Monday, September 26, 2022

Immigration Article of the Day: Persecuted and Removed: Migrants’ Potential Challenges to Expulsion under the U.S. Public Health Code by Mark Rook


Persecuted and Removed: Migrants’ Potential Challenges to Expulsion under the U.S. Public Health Code by Mark Rook


Congress passed the Public Health Service Act in 1944. The executive branch has used Section 362 of this Act, now codified as 42 U.S.C. § 265, to expel migrants seeking access to the United States since the onset of the ongoing COVID-19 pandemic. Asylum seekers have disputed the enforcement of 42 U.S.C. § 265 in domestic courts. U.S. federal agencies maintain that their enforcement actions are permissible.

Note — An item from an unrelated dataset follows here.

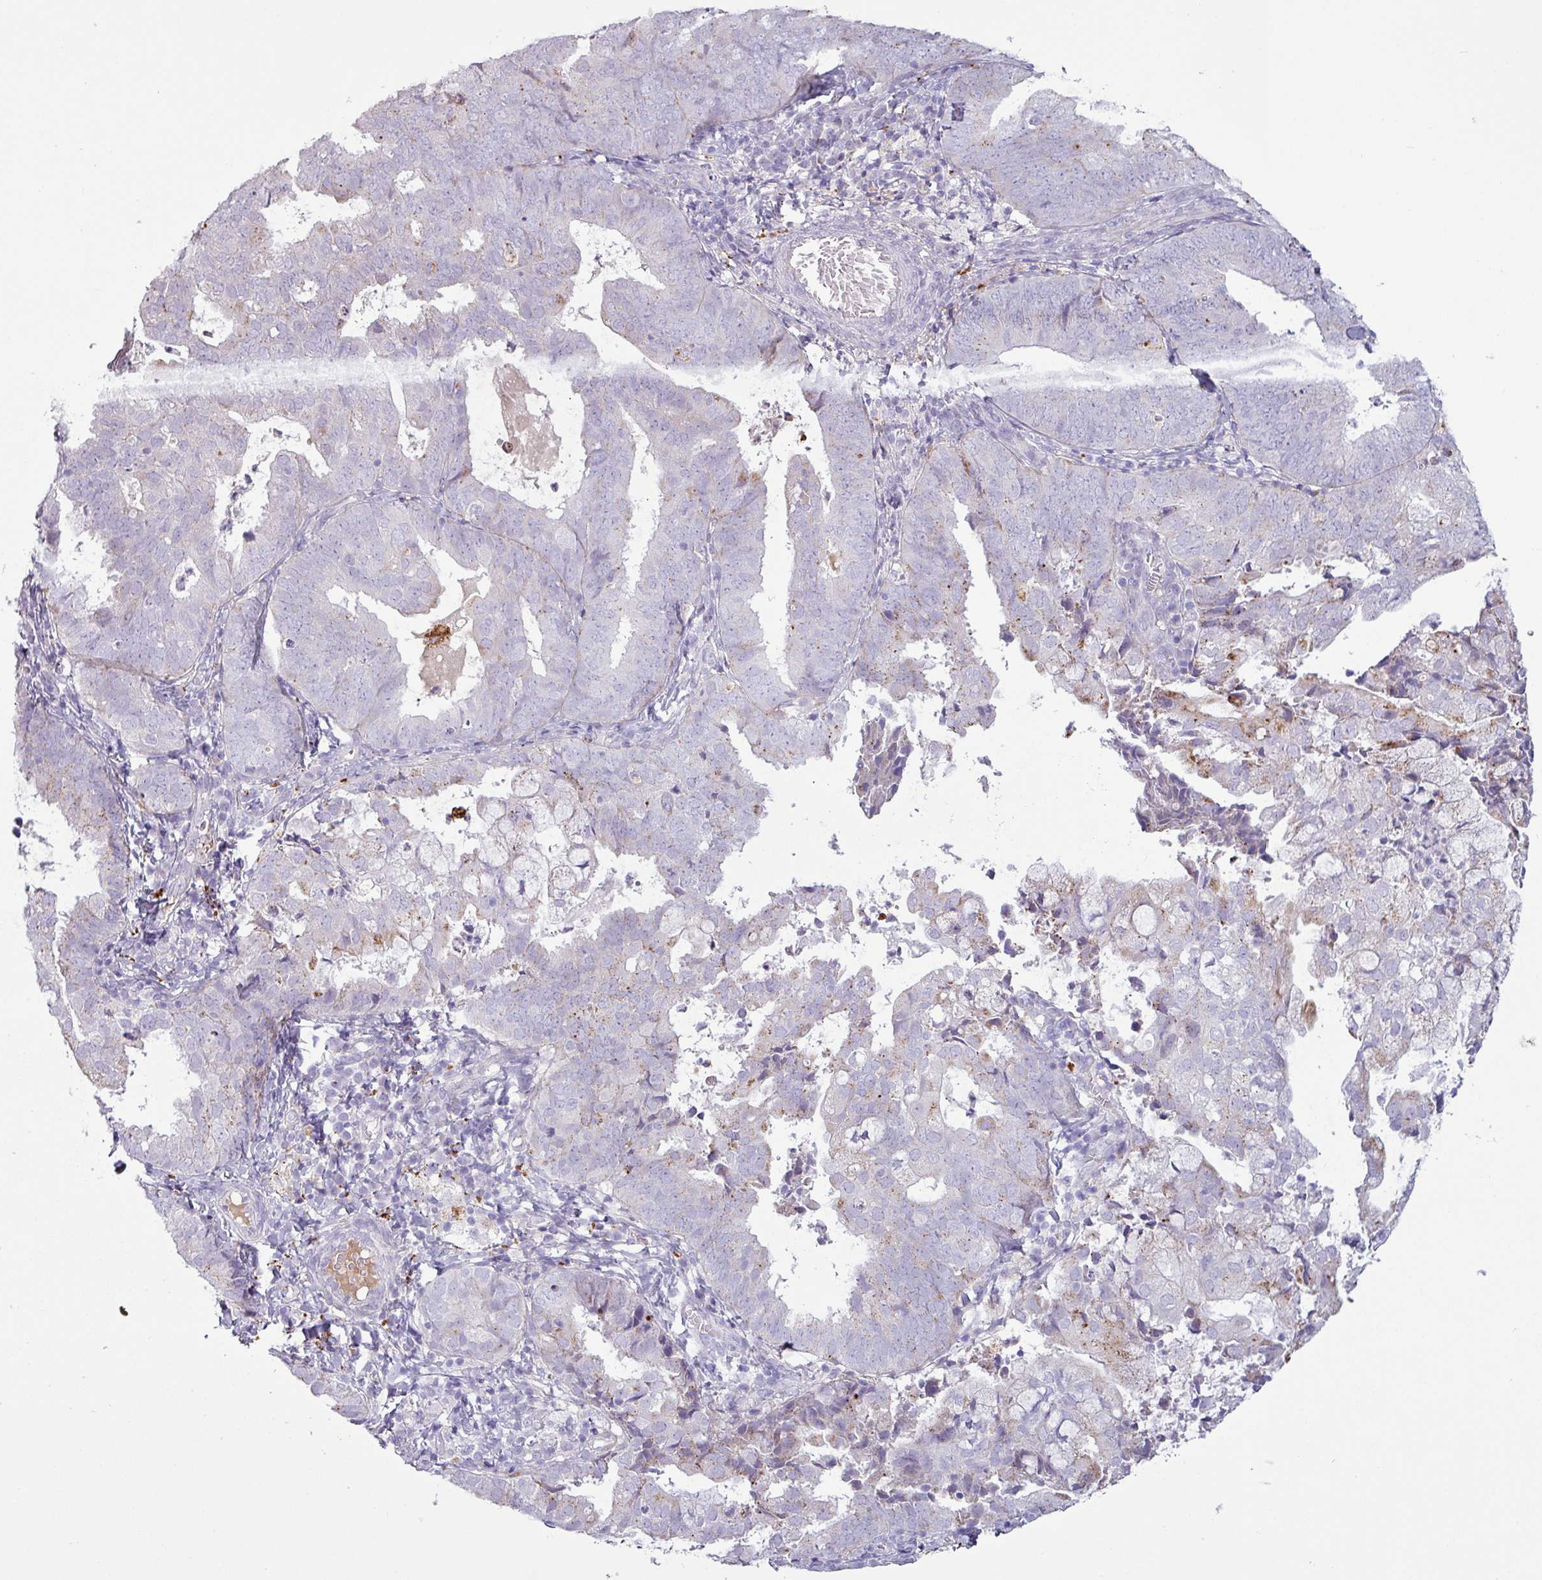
{"staining": {"intensity": "negative", "quantity": "none", "location": "none"}, "tissue": "endometrial cancer", "cell_type": "Tumor cells", "image_type": "cancer", "snomed": [{"axis": "morphology", "description": "Adenocarcinoma, NOS"}, {"axis": "topography", "description": "Endometrium"}], "caption": "Adenocarcinoma (endometrial) stained for a protein using immunohistochemistry (IHC) shows no expression tumor cells.", "gene": "C4B", "patient": {"sex": "female", "age": 80}}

The United States enforces the principle of non-refoulement as part of the Immigration and Nationality Act. The principle of non-refoulement, established by the Convention and Protocol Relating to the Status of Refugees, as well as the Convention against Torture and Other Cruel, Inhuman or Degrading Treatment or Punishment, prohibits a country from returning asylum seekers to countries where they would endure persecution based on their “race, religion, nationality, membership of a particular social group or political opinion.” The President of the United States has also signed international agreements and treaties that grant a universal right to health, even to individuals who have not yet entered the country. Furthermore, this Note contends that the U.S. government may have violated an international right to asylum by preventing non-citizens from being able to seek relief at the border.This Note argues that the United States has violated the principle of non-refoulement in its implementation of 42 U.S.C. § 265 and that an asylum seeker would likely succeed in a challenge to the statute in a domestic court on this basis because non-refoulement is a domestically binding obligation. A challenge based on the right to asylum, however, may not succeed because domestic courts have not yet recognized an international right to seek asylum. Furthermore, this Note also explains that a challenge to 42 U.S.C. § 265 based on international health law would not succeed because the United States does not view the relevant treaties as legally binding, and no claim on those bases has ever succeeded in a domestic court.